Novel lighting conditions. Left: A combining of two sets of lighting configuration to form
more comlicated lighiting condition. Middle: The face lit from per pixel view dependent
reflection angles. Right: The face lit from the whole sphere of directions at once.
We present an interactive relighting technique where different areas of the image can be illuminated with combinations of dfferent lighting directions. The approach is to first capture a 4D reflectance field using a light stage, then interpolate user-specied light constraints using radial basis functions, and finally render the calculated illumination result in real-time using the GPU. The application can simulate impossible but artistically useful lighting conditions ranging from subtle embellishments to cinematography to non-photorealistic rendering effects as in [Akers et al. 2003]. For example, the user can sculpt a point light (rather than an area light) which illuminates a face from the whole sphere of directions at once, or which lights every pixel from a grazing angle relative to its surface normal (Fig. 2).
We have principally used 4D reflectance fields taken in Light Stage 2 [Hawkins et al. 2004] where a rotating semicircle of strobe lights is synchronized to a Thomson Viper digital motion picture camera. By sequentially strobing lights on the subject from 32 longitudinal directions by 15 directions in latitude, we capture 480 lighting directions of the stationary subject in eight seconds. We load half-HD resolution data (540 x 960) in 8-bit sRGB color space to CPU memory and quarter-HD resolution data (270 x 480) in 8-bit sRGB color space to GPU memory, leaving the original full-HD 10-bit log data on disk.
The user sculpts the illumination by applying light constraints at selected image locations. Each constraint specifies light parameters including its direction, color, and intensity at its image location and a GPU program uses Gaussian radial basis functions to interpolate lighting parameters across the whole image using all user-specified constraints. The use of the GPU enhances the calculation of the Gaussian exponential function. The interpolation coefficients can be visualized interactively as a false color image of the directions by showing (X,Y,Z) lighting direction vector components as (R,G,B) colors. Users can additively combine multiple, independently constrained lights to create more complex lighting conditions.

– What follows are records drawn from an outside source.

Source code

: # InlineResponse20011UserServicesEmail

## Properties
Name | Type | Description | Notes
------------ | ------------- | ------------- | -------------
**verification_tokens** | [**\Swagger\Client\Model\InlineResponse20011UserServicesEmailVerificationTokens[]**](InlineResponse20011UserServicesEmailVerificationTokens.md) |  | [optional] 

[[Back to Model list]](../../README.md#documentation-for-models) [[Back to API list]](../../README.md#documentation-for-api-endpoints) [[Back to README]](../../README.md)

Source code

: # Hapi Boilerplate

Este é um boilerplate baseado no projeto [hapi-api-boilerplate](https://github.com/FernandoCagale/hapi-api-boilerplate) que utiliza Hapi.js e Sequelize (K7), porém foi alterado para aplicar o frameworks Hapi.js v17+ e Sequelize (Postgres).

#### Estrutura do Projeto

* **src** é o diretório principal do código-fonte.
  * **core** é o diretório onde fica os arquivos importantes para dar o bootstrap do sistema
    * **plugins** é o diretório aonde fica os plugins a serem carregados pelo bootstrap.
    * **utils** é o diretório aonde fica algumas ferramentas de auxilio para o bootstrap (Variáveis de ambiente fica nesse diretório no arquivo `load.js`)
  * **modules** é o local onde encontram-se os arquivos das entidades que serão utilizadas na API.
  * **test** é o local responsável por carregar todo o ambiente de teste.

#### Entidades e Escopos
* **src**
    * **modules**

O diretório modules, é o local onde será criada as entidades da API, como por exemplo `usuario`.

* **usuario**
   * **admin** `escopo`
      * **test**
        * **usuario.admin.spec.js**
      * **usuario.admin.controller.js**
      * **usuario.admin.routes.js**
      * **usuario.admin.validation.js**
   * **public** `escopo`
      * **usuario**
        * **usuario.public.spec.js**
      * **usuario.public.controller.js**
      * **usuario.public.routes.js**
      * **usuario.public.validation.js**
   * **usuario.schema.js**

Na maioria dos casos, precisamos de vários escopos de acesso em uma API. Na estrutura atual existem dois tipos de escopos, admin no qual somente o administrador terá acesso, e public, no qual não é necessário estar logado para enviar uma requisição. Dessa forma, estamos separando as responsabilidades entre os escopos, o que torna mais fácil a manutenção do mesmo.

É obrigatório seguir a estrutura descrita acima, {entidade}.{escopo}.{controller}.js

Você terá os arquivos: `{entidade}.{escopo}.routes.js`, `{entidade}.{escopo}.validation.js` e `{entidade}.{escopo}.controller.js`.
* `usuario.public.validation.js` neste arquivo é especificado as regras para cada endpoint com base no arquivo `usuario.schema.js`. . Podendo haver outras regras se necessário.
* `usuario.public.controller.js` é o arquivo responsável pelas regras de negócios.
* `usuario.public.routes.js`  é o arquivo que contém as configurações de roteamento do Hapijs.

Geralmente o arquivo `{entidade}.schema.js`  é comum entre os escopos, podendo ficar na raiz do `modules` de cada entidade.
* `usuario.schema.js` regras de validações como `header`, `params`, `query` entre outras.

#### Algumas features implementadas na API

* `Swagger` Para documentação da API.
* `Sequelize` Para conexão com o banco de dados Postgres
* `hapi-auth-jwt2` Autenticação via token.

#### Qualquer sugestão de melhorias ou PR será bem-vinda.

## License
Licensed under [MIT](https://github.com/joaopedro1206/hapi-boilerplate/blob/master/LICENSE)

The interpolated lighting direction constraints yield per-pixel lookup values into the reflectance field, computed with sub-pixel accuracy using bilinear interpolation. For each set of lighting constraints, one pixel of the final result corresponds to one direction of light. By having more than one set of lighting constraints, one pixel can be lit from several directions, colors and intensities of lights. Users can enable or disable sets of lighting constraints to see the effect of an individual set. The application can render a 480 x 270 pixel result in real-time using the GPU. The program also employs a multi-threaded system to compute a 960 x 540 pixel in the background taking just a second or two to provide a high-resolution update. For final output, the application can render a high-resolution result at 1920 x 1080 pixels - loading up to a 3GB reflectance field from disk - within three to four minutes.